Absolute dosimetry was conducted using the AMC with the same equipment as that employed for the measurement of the saturation curve of the ion collection efficiency. Three different doses were measured five times, and the average values and standard deviations of the measured doses were calculated. The expanded uncertainties (k = 2) of the measured doses varied by 1%–4% depending on the irradiation dose.
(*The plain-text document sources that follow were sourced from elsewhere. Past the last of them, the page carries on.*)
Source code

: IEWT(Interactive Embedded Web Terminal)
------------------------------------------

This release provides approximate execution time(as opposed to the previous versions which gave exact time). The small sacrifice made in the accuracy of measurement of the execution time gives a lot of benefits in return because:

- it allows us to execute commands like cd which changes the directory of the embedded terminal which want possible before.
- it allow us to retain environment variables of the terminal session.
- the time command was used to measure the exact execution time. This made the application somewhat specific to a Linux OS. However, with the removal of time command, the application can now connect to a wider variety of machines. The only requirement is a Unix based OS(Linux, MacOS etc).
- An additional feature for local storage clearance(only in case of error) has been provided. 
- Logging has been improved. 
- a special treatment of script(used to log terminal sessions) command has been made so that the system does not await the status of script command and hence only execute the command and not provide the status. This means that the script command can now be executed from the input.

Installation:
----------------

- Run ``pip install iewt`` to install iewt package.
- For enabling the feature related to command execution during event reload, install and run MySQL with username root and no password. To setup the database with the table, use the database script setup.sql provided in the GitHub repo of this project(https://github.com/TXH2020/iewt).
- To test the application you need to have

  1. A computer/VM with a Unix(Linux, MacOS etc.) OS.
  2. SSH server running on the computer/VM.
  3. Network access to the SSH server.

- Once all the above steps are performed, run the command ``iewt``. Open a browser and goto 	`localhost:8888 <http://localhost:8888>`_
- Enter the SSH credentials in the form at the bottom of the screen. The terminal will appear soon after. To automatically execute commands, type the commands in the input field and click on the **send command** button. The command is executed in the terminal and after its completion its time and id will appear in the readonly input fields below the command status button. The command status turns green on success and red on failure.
Several definitions of the dose rate have been proposed (e.g., DADR and sliding window)16. In this study, the dose rate was calculated as the total delivered dose divided by the total delivery time, referred to as the ADR28, calculated as follows:

$$\begin{array}{*{20}c} {ADR = \frac{{Dose_{AMC} }}{{\mathop \sum \nolimits_{i} t_{i} }},} \\ \end{array}$$
(1)

where DoseAMC and ti are the absolute dose delivered for the full field measured by the AMC and the irradiation time recorded by the irradiation system, respectively. The parameter i indicates the spot number. The dose rate of each spot can be calculated because the IC was connected to the time counter of the irradiation system, which could record MUs and the irradiation time. In conjunction with the absolute dose in the AMC, we defined DRspot, i as follows:

$$\begin{array}{*{20}c} {DR_{spot,i} = \frac{{Dose_{AMC} }}{MU} \times \frac{{MU_{i} }}{{t_{i} }},} \\ \end{array}$$
(2)

where MUi is the value recorded by the irradiation system and MU is the value per spot preset in the plan file.